Reading text START

Many Afro-Bolivians adopted Aymara language and culture, and as a result the Afro-Bolivian Spanish dialect, as well as their music and dance, became less distinctive. However, this trend was reversed in the late twentieth century, with the revival of the Saya dance as part of a black consciousness movement. A number of groups formed in the 1990s, such as Movimiento Cultural Negro, formed in 1994, as well as Casa Afro-Boliviana in Santa Cruz and a Centre for Afro-Bolivian Development in La Paz. One of the most well-known groups is the Movimiento Saya Afro Boliviano, which aims to recuperate, strengthen and promote the values and cultural identity of Afro-Bolivians.
Indigenous peoples, however, have had greater advocacy and have dominated national and regional discourses on multicultural accommodation. The privileging of the indigenous is linked both to domestic and transnational discourses on indigenous identity, tied to culture and land and respected pre-colonial identities. While some Afro-descendant communities with indigenous affinities have been able to obtain specialized status and specifically land rights – one of the biggest legal issues Afro-descendants face today – in many cases the distinct culture and collective identity of Afro-descendants is not recognized.

In North America, while African-Americans are a recognized ethnic constituency with high levels of organization and a strong sense of self-identification, the effects of decades of discrimination, exploitation and segregation continue to be felt in many ways – from lower educational outcomes and elevated levels of unemployment to limited political representation and higher rates of incarceration. Despite an active civil rights movement and well developed anti-discrimination legislation, inequalities for African-Americans persist.

Land rights and displacement

One of the major challenges that Afro-descendants continue to face in the Americas is the dispossession of their land. There have been numerous incidents of settlements and communities uprooted for development projects or other economic activities, such as mineral extraction, at times with the complicity or indifference of the authorities. While evictions have frequently been accompanied by intimidation and violence, including the use of paramilitary organizations to terrorize the local population, the secondary status and limited rights of Afro-descendants in many countries has also enabled these abuses.

Reading text END
Information supplied START

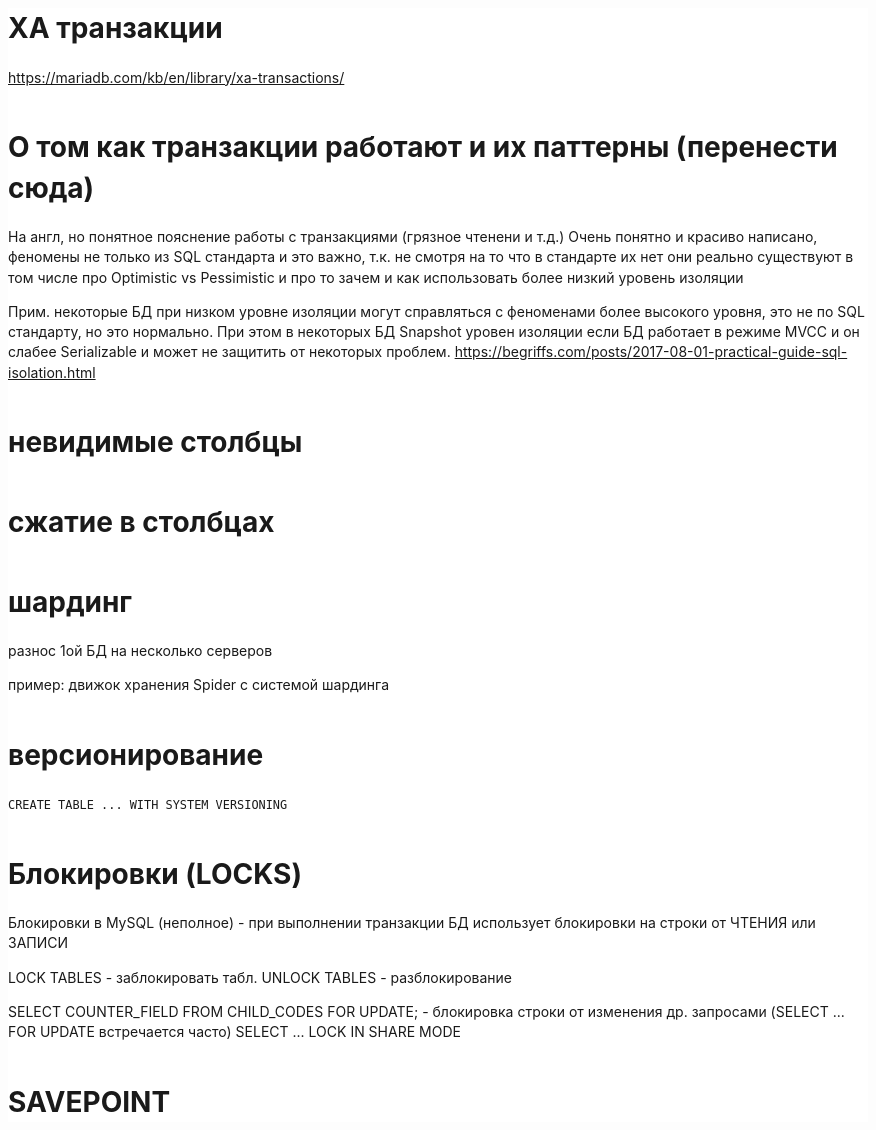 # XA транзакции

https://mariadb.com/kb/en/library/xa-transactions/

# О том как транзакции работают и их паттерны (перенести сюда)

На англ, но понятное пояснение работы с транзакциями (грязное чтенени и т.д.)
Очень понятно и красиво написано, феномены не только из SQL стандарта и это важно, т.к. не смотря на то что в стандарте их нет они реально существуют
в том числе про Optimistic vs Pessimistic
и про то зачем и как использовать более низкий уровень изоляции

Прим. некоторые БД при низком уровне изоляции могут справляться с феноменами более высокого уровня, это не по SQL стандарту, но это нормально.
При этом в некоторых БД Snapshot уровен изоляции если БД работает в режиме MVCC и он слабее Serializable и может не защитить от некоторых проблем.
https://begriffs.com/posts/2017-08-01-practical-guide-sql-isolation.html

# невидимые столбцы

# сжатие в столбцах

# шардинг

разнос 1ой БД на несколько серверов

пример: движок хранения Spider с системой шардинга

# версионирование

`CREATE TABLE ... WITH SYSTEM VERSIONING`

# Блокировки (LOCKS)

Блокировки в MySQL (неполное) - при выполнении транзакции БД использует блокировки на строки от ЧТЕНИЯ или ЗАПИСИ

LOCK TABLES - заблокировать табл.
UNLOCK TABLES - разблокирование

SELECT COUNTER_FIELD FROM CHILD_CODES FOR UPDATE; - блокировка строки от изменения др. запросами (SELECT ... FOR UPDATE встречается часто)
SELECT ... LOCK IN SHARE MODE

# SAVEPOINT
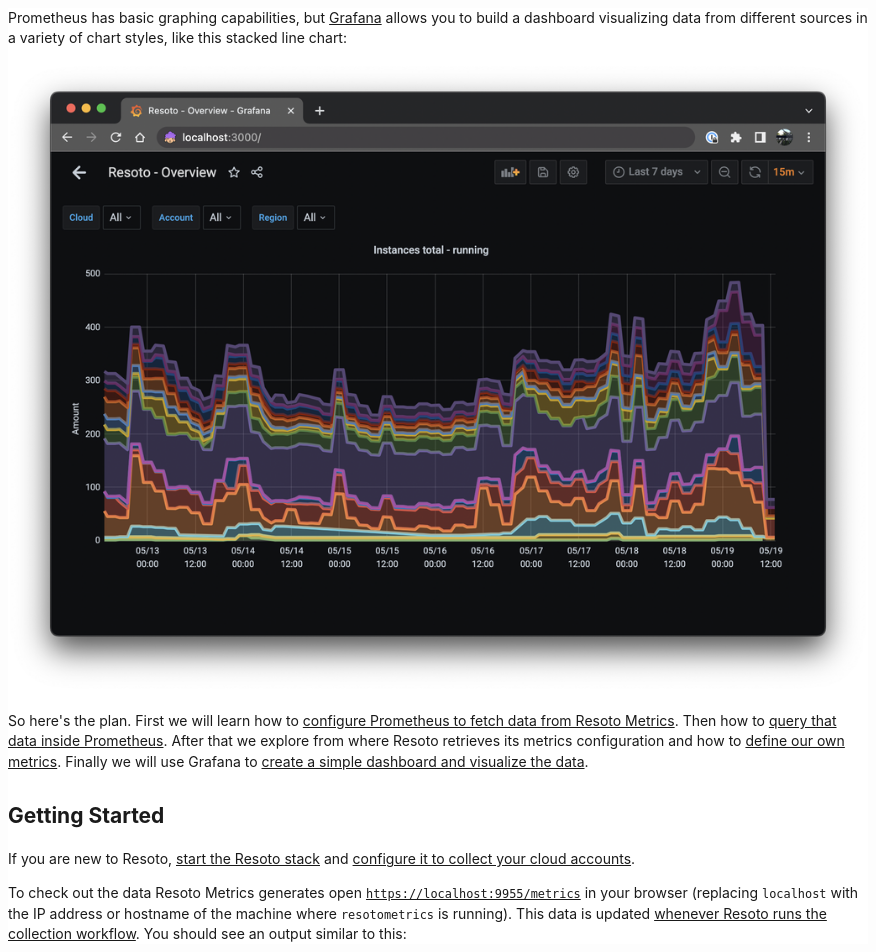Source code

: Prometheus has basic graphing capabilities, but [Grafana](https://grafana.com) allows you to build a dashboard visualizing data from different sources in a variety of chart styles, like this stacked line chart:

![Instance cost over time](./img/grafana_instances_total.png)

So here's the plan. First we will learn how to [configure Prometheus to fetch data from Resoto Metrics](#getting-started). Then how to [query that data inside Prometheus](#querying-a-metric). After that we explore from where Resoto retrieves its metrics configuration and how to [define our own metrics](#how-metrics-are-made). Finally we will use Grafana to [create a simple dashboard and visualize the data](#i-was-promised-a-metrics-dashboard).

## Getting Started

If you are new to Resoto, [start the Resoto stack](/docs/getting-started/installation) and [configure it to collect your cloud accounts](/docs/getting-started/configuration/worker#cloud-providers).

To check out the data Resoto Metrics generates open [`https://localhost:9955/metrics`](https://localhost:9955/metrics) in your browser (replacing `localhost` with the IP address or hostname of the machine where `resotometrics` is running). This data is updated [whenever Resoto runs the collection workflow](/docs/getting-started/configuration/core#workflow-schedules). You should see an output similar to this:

Information supplied END

**Prompt:** Continue the passage about Afro-descendants in the Americas, picking up right after its final sentence.

**Answer to this task:**
In Colombia, in particular, Afro-descendant communities and collective territories are mostly concentrated in resource-rich and geopolitically strategic regions of the country that continue to be the scenes of fierce disputes between armed groups. Along the Pacific coast, the fight for the control and exploitation of collective lands by armed actors has meant that such communities have found themselves caught in the crossfire, or continuously on the front line of the conflict. At the same time, despite the passing of law 70 in 1993 granting collective land titles for black communities and their right to manage the resources within them, Afro-Colombian collective territories are increasingly threatened by the arbitrary implementation of economic development or mega-projects. These have been associated with brutal forced displacement, mass violence and targeted killings by both legal and illegal armed groups, usually at the behest of the government and international and private capital interests.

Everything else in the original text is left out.